The use of EGG archives and direct file transmissions also helped evade email filters and traditional antivirus solutions, which are less likely to scan or recognize files inside region-specific compression formats.
Social engineering elements such as the use of informal, natural Korean language and references to known support activities lent further credibility to the attacks, making them harder for recipients to dismiss as spam or malicious.
Technical Anatomy Of The AppleSeed Malware Chain
At the core of the operation was a multi-stage malware dropper built around the AppleSeed Remote Access Trojan.
Once a victim ran the ‘Defector Volunteer Support.jse’ script, the JScript executed two key actions: it created and opened a decoy PDF document, and then decoded and extracted a DLL file encoded in double Base64, using PowerShell and the Windows utility certutil for decryption.
The DLL, named ‘vmZMXSx.eNwm’, was silently loaded using the following command:
regsvr32.exe /s /n /i:tgvyh!@#12 vmZMXSx.eNwm
This DLL was protected using VMProtect, a virtualization tool to hinder reverse engineering.
Upon execution, it performed parameter checks using a specific string, decoded additional DLL data using an XOR key, and then injected itself into memory.
To ensure persistence, it registered a new startup entry in the Windows registry using:
reg add HKCU\Software\Microsoft\Windows\CurrentVersion\Run /t REG_SZ /v “TripServiceUpdate” /d “regsvr32.exe /s /n /i:tgvyh!@#12 C:\Users$$Username]\AppData\Roaming\trip\service\tripservice.dll” /f
.webp)
The final payload, ‘tripservice.dll’, collected detailed system and user information by executing Windows commands and checking for administrative privileges and UAC status.
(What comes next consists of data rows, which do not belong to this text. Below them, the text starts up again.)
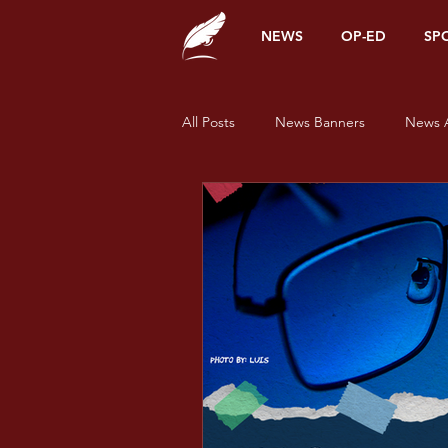
NEWS
OP-ED
SP
All Posts
News Banners
News A
Alumni Corner
Opinions
News
Sports
Features
Pride and Prisms
Pride and Pr
Pride and Prisms - Green
Prid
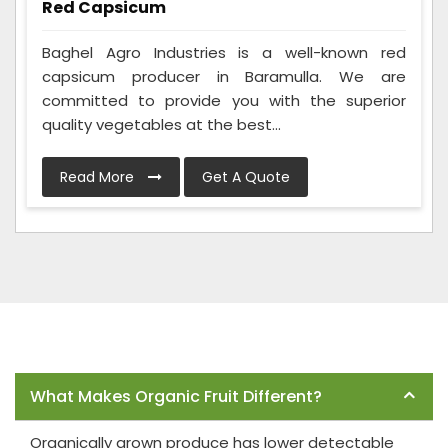
Red Capsicum
Baghel Agro Industries is a well-known red
capsicum producer in Baramulla. We are
committed to provide you with the superior
quality vegetables at the best...
Read More
Get A Quote
Frequently Asked Questions
What Makes Organic Fruit Different?
Organically grown produce has lower detectable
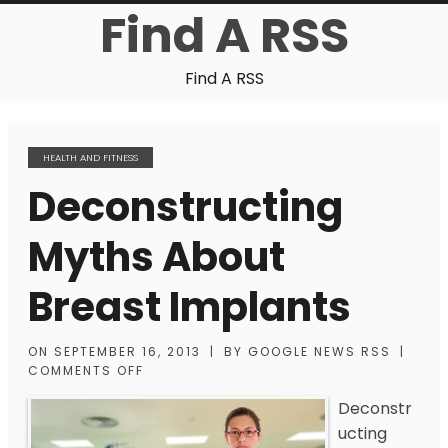
Find A RSS
Find A RSS
HEALTH AND FITNESS
Deconstructing
Myths About
Breast Implants
ON
SEPTEMBER 16, 2013
|
BY
GOOGLE NEWS RSS
|
COMMENTS OFF
Deconstr
ucting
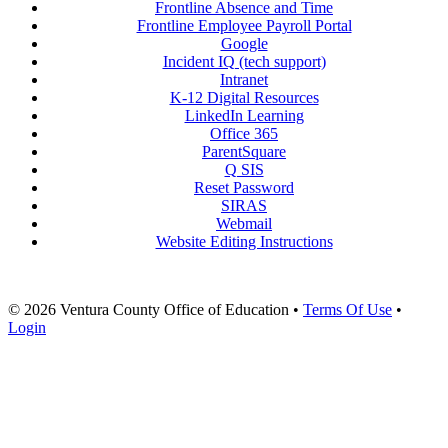
Frontline Absence and Time
Frontline Employee Payroll Portal
Google
Incident IQ (tech support)
Intranet
K-12 Digital Resources
LinkedIn Learning
Office 365
ParentSquare
Q SIS
Reset Password
SIRAS
Webmail
Website Editing Instructions
© 2026 Ventura County Office of Education
•
Terms Of Use
•
Login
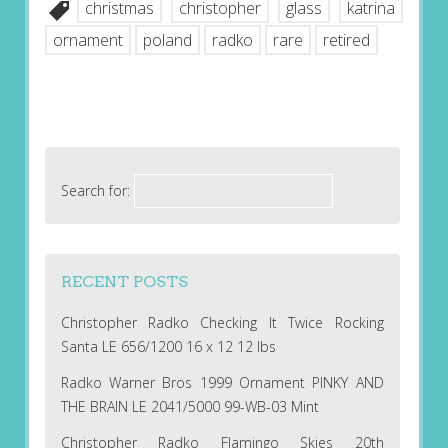
christmas
christopher
glass
katrina
ornament
poland
radko
rare
retired
Search for:
RECENT POSTS
Christopher Radko Checking It Twice Rocking
Santa LE 656/1200 16 x 12 12 lbs
Radko Warner Bros 1999 Ornament PINKY AND
THE BRAIN LE 2041/5000 99-WB-03 Mint
Christopher Radko Flamingo Skies 20th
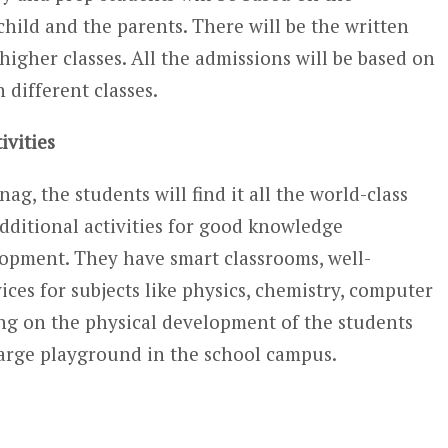
child and the parents. There will be the written
 higher classes. All the admissions will be based on
n different classes.
ivities
ag, the students will find it all the world-class
additional activities for good knowledge
opment. They have smart classrooms, well-
ices for subjects like physics, chemistry, computer
ng on the physical development of the students
 large playground in the school campus.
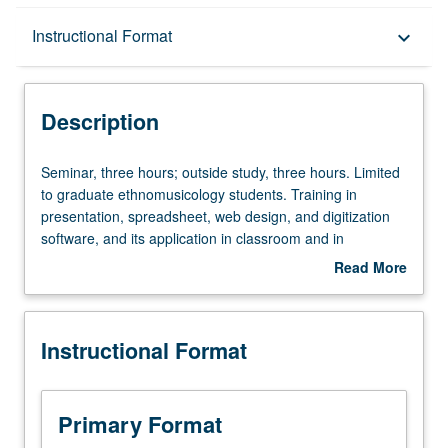
Description
Instructional Format
keyboard_arrow_down
Instructional Format
Description
Seminar,
Seminar, three hours; outside study, three hours. Limited
three
to graduate ethnomusicology students. Training in
hours;
presentation, spreadsheet, web design, and digitization
outside
software, and its application in classroom and in
study,
preparation of electronic teaching portfolio. S/U grading.
Read More
three
about
hours.
Description
Limited
Instructional Format
to
graduate
ethnomusicology
students.
Primary Format
Training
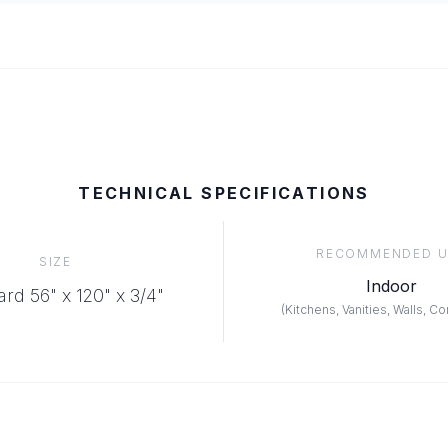
TECHNICAL SPECIFICATIONS
RECOMMENDED U
SIZE
Indoor
rd 56" x 120" x 3/4"
(
Kitchens, Vanities, Walls, C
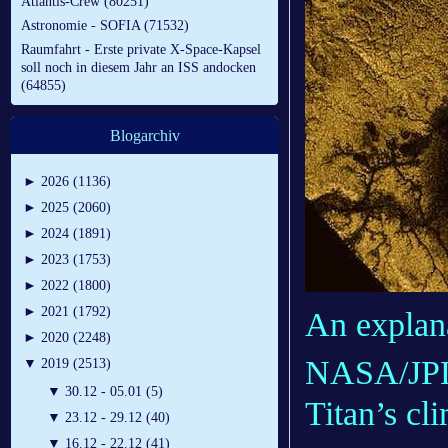
Atlantis-Crew (80251)
Astronomie - SOFIA (71532)
Raumfahrt - Erste private X-Space-Kapsel
soll noch in diesem Jahr an ISS andocken
(64855)
Blogarchiv
►
2026 (1136)
►
2025 (2060)
►
2024 (1891)
►
2023 (1753)
►
2022 (1800)
►
2021 (1792)
An explana
►
2020 (2248)
NASA/JPL-
▼
2019 (2513)
▼
30.12 - 05.01 (5)
Titan’s cl
▼
23.12 - 29.12 (40)
▼
16.12 - 22.12 (41)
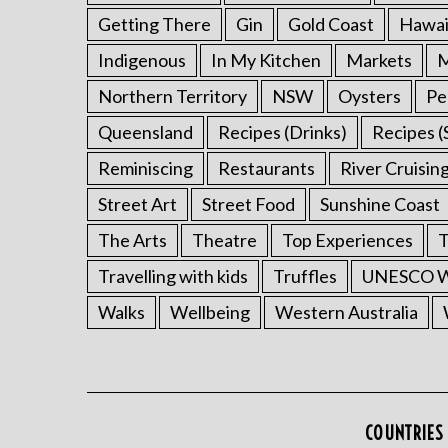
Getting There
Gin
Gold Coast
Hawai
Indigenous
In My Kitchen
Markets
M
Northern Territory
NSW
Oysters
Pe
Queensland
Recipes (Drinks)
Recipes (
Reminiscing
Restaurants
River Cruisin
Street Art
Street Food
Sunshine Coast
The Arts
Theatre
Top Experiences
T
Travelling with kids
Truffles
UNESCO Wo
Walks
Wellbeing
Western Australia
COUNTRIES 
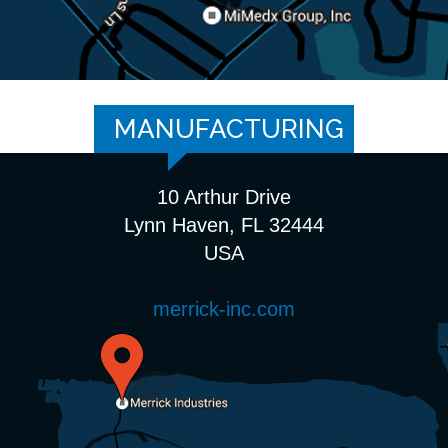
MANUFACTURING
10 Arthur Drive
Lynn Haven, FL 32444
USA
merrick-inc.com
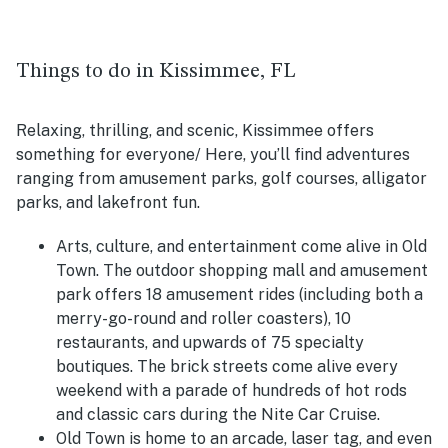
Things to do in Kissimmee, FL
Relaxing, thrilling, and scenic, Kissimmee offers
something for everyone/ Here, you’ll find adventures
ranging from amusement parks, golf courses, alligator
parks, and lakefront fun.
Arts, culture, and entertainment come alive in Old
Town. The outdoor shopping mall and amusement
park offers 18 amusement rides (including both a
merry-go-round and roller coasters), 10
restaurants, and upwards of 75 specialty
boutiques. The brick streets come alive every
weekend with a parade of hundreds of hot rods
and classic cars during the Nite Car Cruise.
Old Town is home to an arcade, laser tag, and even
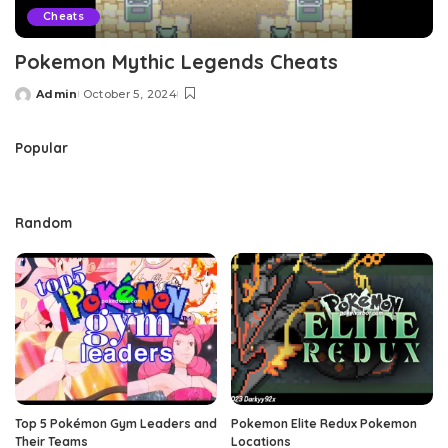
Cheats
Pokemon Mythic Legends Cheats
Admin
October 5, 2024
Posted
by
Popular
Random
Top 5 Pokémon Gym Leaders and
Pokemon Elite Redux Pokemon
Their Teams
Locations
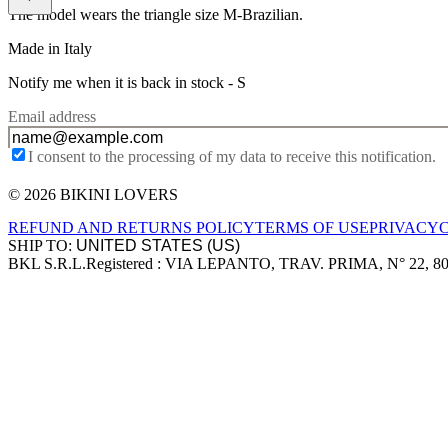
The model wears the triangle size M-Brazilian.
Made in Italy
Notify me when it is back in stock -
S
Email address
I consent to the processing of my data to receive this notification.
© 2026 BIKINI LOVERS
Site footer
REFUND AND RETURNS POLICY
TERMS OF USE
PRIVACY
SHIP TO:
BKL S.R.L.
Registered : VIA LEPANTO, TRAV. PRIMA, N° 22, 8
Company information
Accepted payment methods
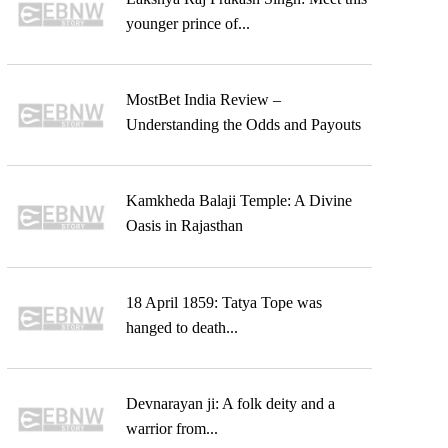
younger prince of...
MostBet India Review –
Understanding the Odds and Payouts
Kamkheda Balaji Temple: A Divine
Oasis in Rajasthan
18 April 1859: Tatya Tope was
hanged to death...
Devnarayan ji: A folk deity and a
warrior from...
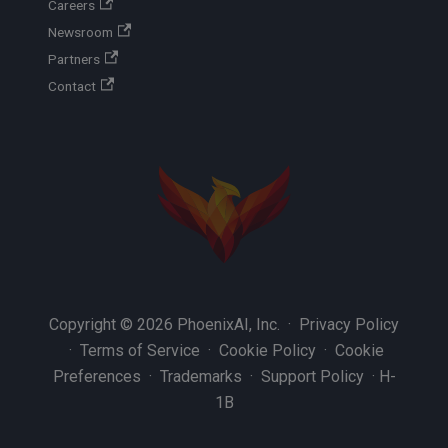
Careers
Newsroom
Partners
Contact
Copyright © 2026 PhoenixAI, Inc. ·
Privacy Policy
·
Terms of Service
·
Cookie Policy
·
Cookie
Preferences
·
Trademarks
·
Support Policy
·
H-
1B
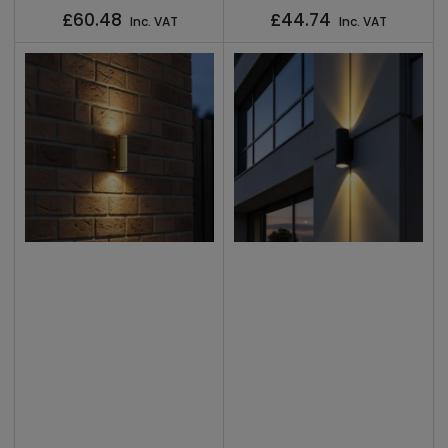
Regular
Regular
£60.48
£44.74
Inc. VAT
Inc. VAT
price
price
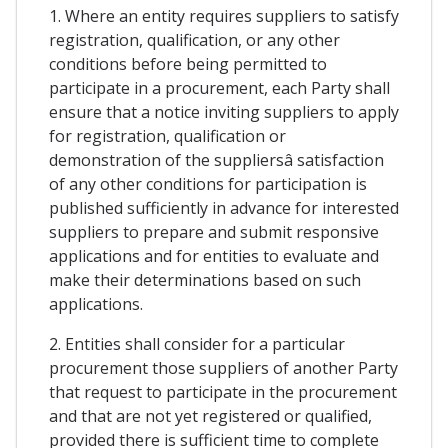
1. Where an entity requires suppliers to satisfy
registration, qualification, or any other
conditions before being permitted to
participate in a procurement, each Party shall
ensure that a notice inviting suppliers to apply
for registration, qualification or
demonstration of the suppliersâ satisfaction
of any other conditions for participation is
published sufficiently in advance for interested
suppliers to prepare and submit responsive
applications and for entities to evaluate and
make their determinations based on such
applications.
2. Entities shall consider for a particular
procurement those suppliers of another Party
that request to participate in the procurement
and that are not yet registered or qualified,
provided there is sufficient time to complete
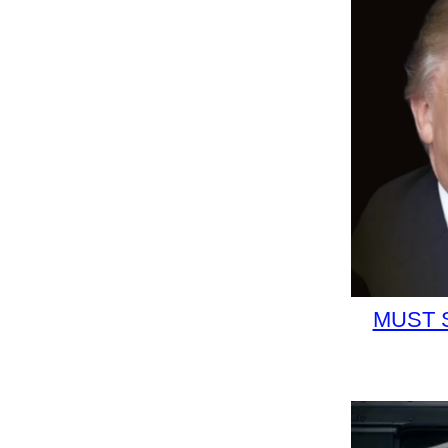
MUST S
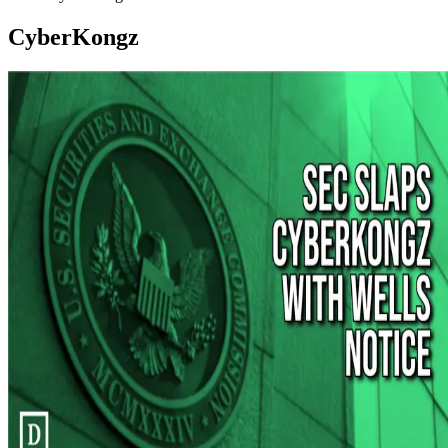
CyberKongz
According to Genians, Results were stored and encrypted using RC4, with randomly generated session keys further encrypted by RSA, and then packaged into files disguised as PDFs.
Communication with the attackers’ servers was conducted through regular HTTP POST requests, repeatedly sending stolen information and receiving additional commands for execution.
What makes the attack especially dangerous is its automation and sophistication.
The malware used layered encoding and encryption, manual memory loading, and region-specific tactics such as EGG file usage and Korean language lures.
The attackers continuously updated their scripts and payloads, indicating the use of automated toolkits for generating new variants and helping them evade traditional detection.
Security researchers confirmed that advanced EDR solutions with behavioral monitoring were able to detect the threat by tracking suspicious parent-child process chains such as wscript.exe spawning PowerShell and regsvr32.exe, alongside the manipulation of registry settings for persistence.
However, the highly targeted and context-driven nature of this campaign made user vigilance and robust endpoint protection essential in thwarting these advanced threats.
The Kimsuky group’s multi-stage, multi-platform campaign highlights a new standard in APT attacks, blending technical stealth with high-level social engineering.
By leveraging trusted social networks and localized tactics, they effectively bypassed conventional security boundaries.
As these methods proliferate, organizations and individuals working in sensitive areas must adopt advanced, behavior-based security solutions and maintain constant vigilance against nuanced, context-aware threats delivered via everyday communication channels.